**INSTRUCTIONS FOR THE TASK:** Your answer is the line containing "kestävästä ja vahvasta" plus every line after it through the end of the records, printed exactly and free of pictures.

**DATA TO EXAMINE:**
■ ■ ■ ■ ■ ■ ■

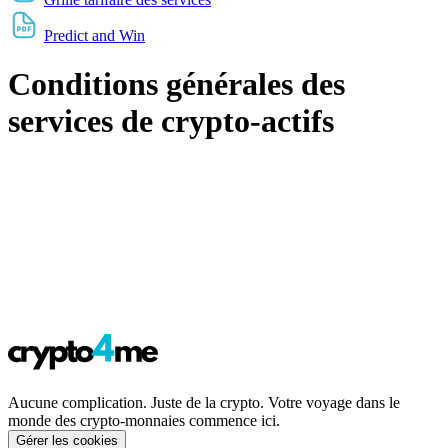
Predict and Win
Conditions générales des
services de crypto-actifs
Aucune complication. Juste de la crypto. Votre voyage dans le
monde des crypto-monnaies commence ici.
Gérer les cookies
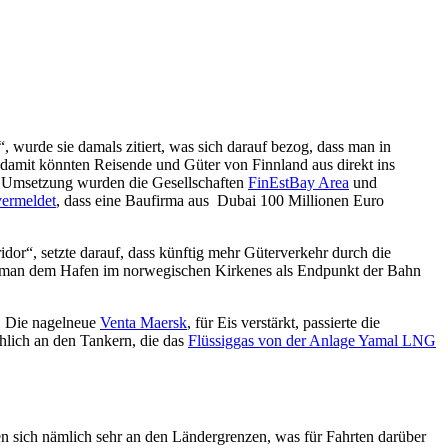
, wurde sie damals zitiert, was sich darauf bezog, dass man in
 damit könnten Reisende und Güter von Finnland aus direkt ins
ur Umsetzung wurden die Gesellschaften
FinEstBay Area
und
ermeldet
, dass eine Baufirma aus Dubai 100 Millionen Euro
dor“, setzte darauf, dass künftig mehr Güterverkehr durch die
te man dem Hafen im norwegischen Kirkenes als Endpunkt der Bahn
n. Die nagelneue
Venta Maersk
, für Eis verstärkt, passierte die
chlich an den Tankern, die das
Flüssiggas von der Anlage Yamal LNG
eren sich nämlich sehr an den Ländergrenzen, was für Fahrten darüber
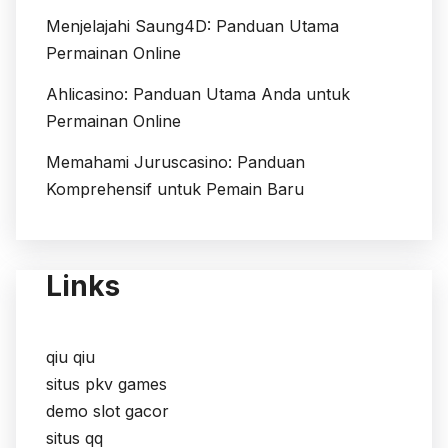
Menjelajahi Saung4D: Panduan Utama
Permainan Online
Ahlicasino: Panduan Utama Anda untuk
Permainan Online
Memahami Juruscasino: Panduan
Komprehensif untuk Pemain Baru
Links
qiu qiu
situs pkv games
demo slot gacor
situs qq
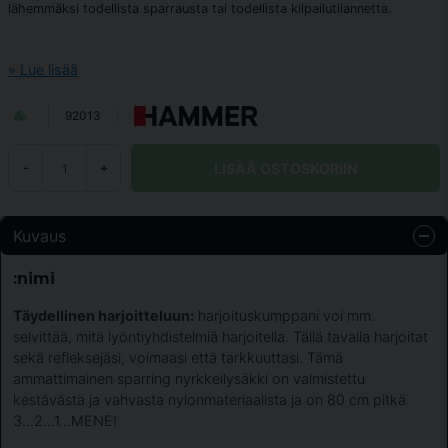
lähemmäksi todellista sparrausta tai todellista kilpailutilannetta.
Lue lisää
92013
LISÄÄ OSTOSKORIIN
-
+
Kuvaus
:nimi
Täydellinen harjoitteluun:
harjoituskumppani voi mm.
selvittää, mitä lyöntiyhdistelmiä harjoitella. Tällä tavalla harjoitat
sekä refleksejäsi, voimaasi että tarkkuuttasi. Tämä
ammattimainen sparring nyrkkeilysäkki on valmistettu
kestävästä ja vahvasta nylonmateriaalista ja on 80 cm pitkä.
3...2...1...MENE!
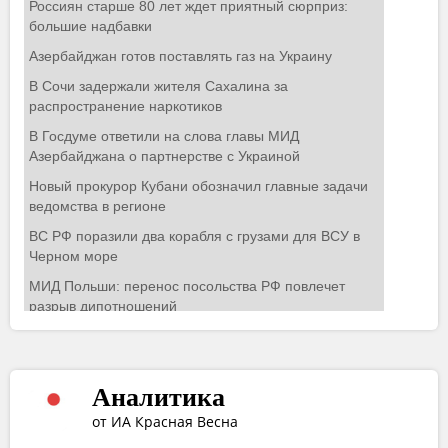
Аналитика
от ИА Красная Весна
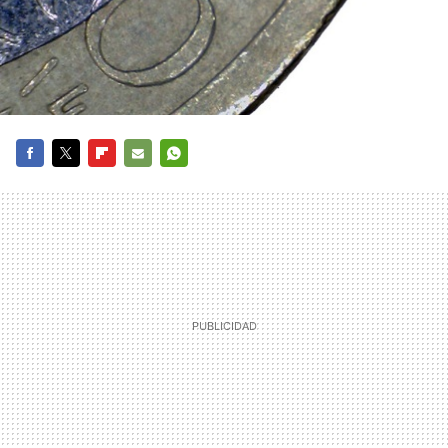
FACEBOOK
TWITTER
FLIPBOARD
E-
WHATSAPP
MAIL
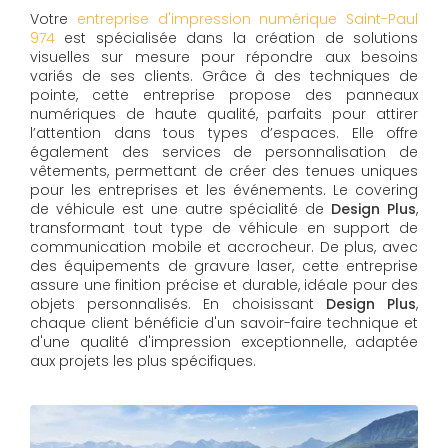
Votre
entreprise d'impression numérique Saint-Paul
974
est spécialisée dans la création de solutions
visuelles sur mesure pour répondre aux besoins
variés de ses clients. Grâce à des techniques de
pointe, cette entreprise propose des panneaux
numériques de haute qualité, parfaits pour attirer
l’attention dans tous types d’espaces. Elle offre
également des services de personnalisation de
vêtements, permettant de créer des tenues uniques
pour les entreprises et les événements. Le covering
de véhicule est une autre spécialité de
Design Plus
,
transformant tout type de véhicule en support de
communication mobile et accrocheur. De plus, avec
des équipements de gravure laser, cette entreprise
assure une finition précise et durable, idéale pour des
objets personnalisés. En choisissant
Design Plus
,
chaque client bénéficie d'un savoir-faire technique et
d'une qualité d'impression exceptionnelle, adaptée
aux projets les plus spécifiques.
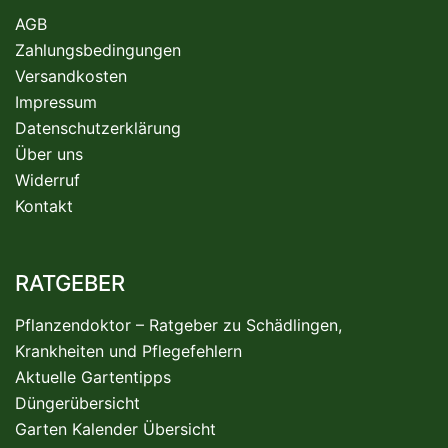
AGB
Zahlungsbedingungen
Versandkosten
Impressum
Datenschutzerklärung
Über uns
Widerruf
Kontakt
RATGEBER
Pflanzendoktor – Ratgeber zu Schädlingen,
Krankheiten und Pflegefehlern
Aktuelle Gartentipps
Düngerübersicht
Garten Kalender Übersicht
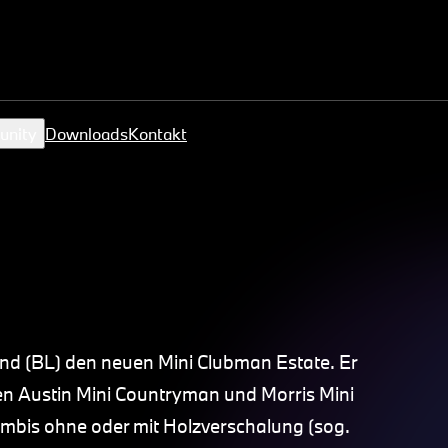
unity
Downloads
Kontakt
and (BL) den neuen Mini Clubman Estate. Er
en Austin Mini Countryman und Morris Mini
Kombis ohne oder mit Holzverschalung (sog.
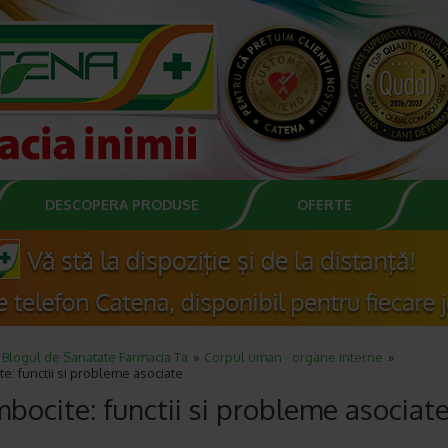
DESCOPERA PRODUSE
OFERTE
Blogul de Sanatate Farmacia Ta
Corpul uman - organe interne
e: functii si probleme asociate
bocite: functii si probleme asociat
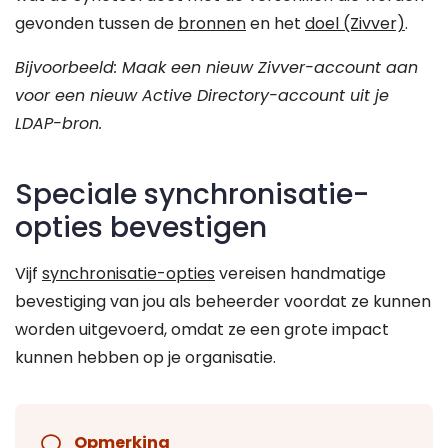
gevonden tussen de
bronnen
en het
doel (Zivver)
.
Bijvoorbeeld: Maak een nieuw Zivver-account aan
voor een nieuw Active Directory-account uit je
LDAP-bron.
Speciale synchronisatie-
opties bevestigen
Vijf
synchronisatie-opties
vereisen handmatige
bevestiging van jou als beheerder voordat ze kunnen
worden uitgevoerd, omdat ze een grote impact
kunnen hebben op je organisatie.
Opmerking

■ ■ ■ ■ ■ ■ ■

**ANSWER TO THIS EXERCISE:**
kestävästä ja vahvasta nylonmateriaalista ja on 80 cm pitkä.
3...2...1...MENE!
Аналитика
от ИА Красная Весна
FACEBOOK
TWITTER
FLIPBOARD
E-
WHATSAPP
MAIL
Votre
entreprise d'impression numérique Saint-Paul
974
est spécialisée dans la création de solutions
visuelles sur mesure pour répondre aux besoins
variés de ses clients. Grâce à des techniques de
pointe, cette entreprise propose des panneaux
numériques de haute qualité, parfaits pour attirer
l’attention dans tous types d’espaces. Elle offre
également des services de personnalisation de
vêtements, permettant de créer des tenues uniques
pour les entreprises et les événements. Le covering
de véhicule est une autre spécialité de
Design Plus
,
transformant tout type de véhicule en support de
communication mobile et accrocheur. De plus, avec
des équipements de gravure laser, cette entreprise
assure une finition précise et durable, idéale pour des
objets personnalisés. En choisissant
Design Plus
,
chaque client bénéficie d'un savoir-faire technique et
d'une qualité d'impression exceptionnelle, adaptée
aux projets les plus spécifiques.
AGB
Zahlungsbedingungen
Versandkosten
Impressum
Datenschutzerklärung
Über uns
Widerruf
Kontakt
RATGEBER
Pflanzendoktor – Ratgeber zu Schädlingen,
Krankheiten und Pflegefehlern
Aktuelle Gartentipps
Düngerübersicht
Garten Kalender Übersicht
unity
Downloads
Kontakt
and (BL) den neuen Mini Clubman Estate. Er
en Austin Mini Countryman und Morris Mini
Kombis ohne oder mit Holzverschalung (sog.
DESCOPERA PRODUSE
OFERTE
Blogul de Sanatate Farmacia Ta
Corpul uman - organe interne
e: functii si probleme asociate
bocite: functii si probleme asociat
gevonden tussen de
bronnen
en het
doel (Zivver)
.
Bijvoorbeeld: Maak een nieuw Zivver-account aan
voor een nieuw Active Directory-account uit je
LDAP-bron.
Speciale synchronisatie-
opties bevestigen
Vijf
synchronisatie-opties
vereisen handmatige
bevestiging van jou als beheerder voordat ze kunnen
worden uitgevoerd, omdat ze een grote impact
kunnen hebben op je organisatie.
Opmerking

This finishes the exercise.